__ASSIGNMENT__: What is needed is an exact copy of the entries below, with every picture left out.

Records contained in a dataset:
┌────────

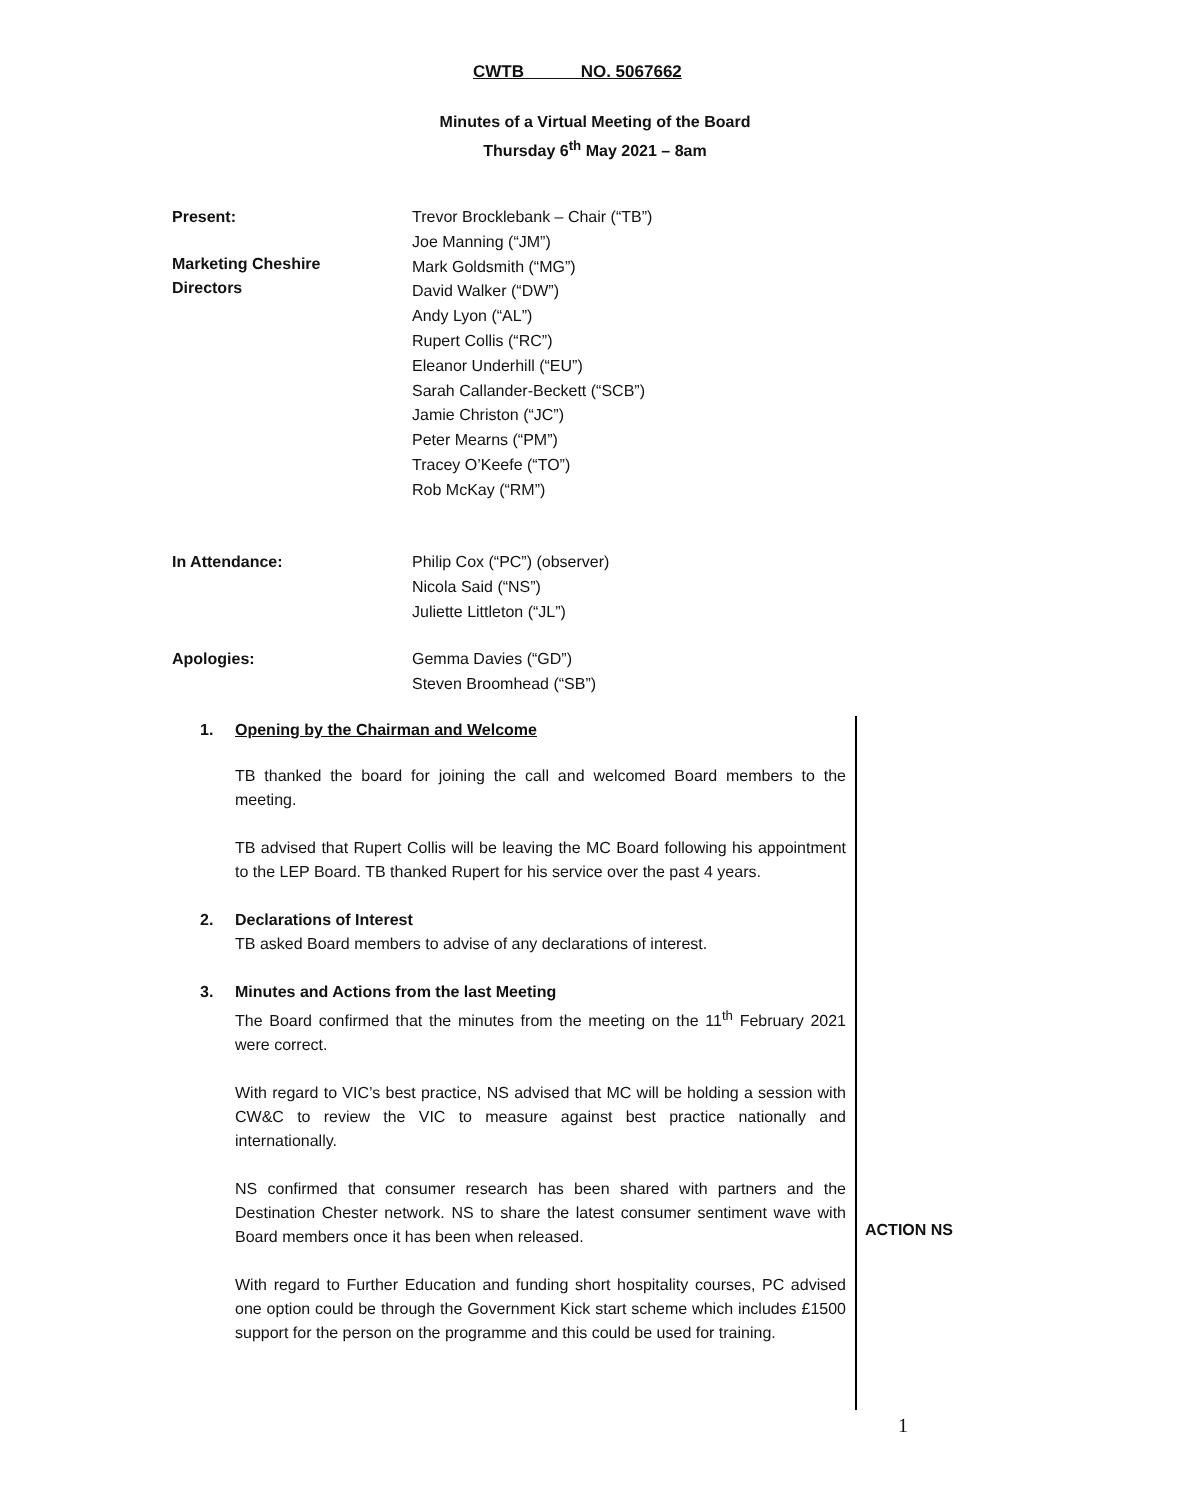CWTB NO. 5067662
Minutes of a Virtual Meeting of the Board
Thursday 6<sup>th</sup> May 2021 – 8am
Present:
Marketing Cheshire
Directors
Trevor Brocklebank – Chair (“TB”)
Joe Manning (“JM”)
Mark Goldsmith (“MG”)
David Walker (“DW”)
Andy Lyon (“AL”)
Rupert Collis (“RC”)
Eleanor Underhill (“EU”)
Sarah Callander-Beckett (“SCB”)
Jamie Christon (“JC”)
Peter Mearns (“PM”)
Tracey O’Keefe (“TO”)
Rob McKay (“RM”)
In Attendance:
Philip Cox (“PC”) (observer)
Nicola Said (“NS”)
Juliette Littleton (“JL”)
Apologies:
Gemma Davies (“GD”)
Steven Broomhead (“SB”)
1. Opening by the Chairman and Welcome
TB thanked the board for joining the call and welcomed Board members to the meeting.
TB advised that Rupert Collis will be leaving the MC Board following his appointment to the LEP Board. TB thanked Rupert for his service over the past 4 years.
2. Declarations of Interest
TB asked Board members to advise of any declarations of interest.
3. Minutes and Actions from the last Meeting
The Board confirmed that the minutes from the meeting on the 11<sup>th</sup> February 2021 were correct.
With regard to VIC’s best practice, NS advised that MC will be holding a session with CW&C to review the VIC to measure against best practice nationally and internationally.
NS confirmed that consumer research has been shared with partners and the Destination Chester network. NS to share the latest consumer sentiment wave with Board members once it has been when released.
With regard to Further Education and funding short hospitality courses, PC advised one option could be through the Government Kick start scheme which includes £1500 support for the person on the programme and this could be used for training.
ACTION NS
1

└────────

__RESPONSE TO THIS EXERCISE__:
CWTB NO. 5067662
Minutes of a Virtual Meeting of the Board
Thursday 6<sup>th</sup> May 2021 – 8am
Present:
Marketing Cheshire
Directors
Trevor Brocklebank – Chair (“TB”)
Joe Manning (“JM”)
Mark Goldsmith (“MG”)
David Walker (“DW”)
Andy Lyon (“AL”)
Rupert Collis (“RC”)
Eleanor Underhill (“EU”)
Sarah Callander-Beckett (“SCB”)
Jamie Christon (“JC”)
Peter Mearns (“PM”)
Tracey O’Keefe (“TO”)
Rob McKay (“RM”)
In Attendance:
Philip Cox (“PC”) (observer)
Nicola Said (“NS”)
Juliette Littleton (“JL”)
Apologies:
Gemma Davies (“GD”)
Steven Broomhead (“SB”)
1. Opening by the Chairman and Welcome
TB thanked the board for joining the call and welcomed Board members to the meeting.
TB advised that Rupert Collis will be leaving the MC Board following his appointment to the LEP Board. TB thanked Rupert for his service over the past 4 years.
2. Declarations of Interest
TB asked Board members to advise of any declarations of interest.
3. Minutes and Actions from the last Meeting
The Board confirmed that the minutes from the meeting on the 11<sup>th</sup> February 2021 were correct.
With regard to VIC’s best practice, NS advised that MC will be holding a session with CW&C to review the VIC to measure against best practice nationally and internationally.
NS confirmed that consumer research has been shared with partners and the Destination Chester network. NS to share the latest consumer sentiment wave with Board members once it has been when released.
With regard to Further Education and funding short hospitality courses, PC advised one option could be through the Government Kick start scheme which includes £1500 support for the person on the programme and this could be used for training.
ACTION NS
1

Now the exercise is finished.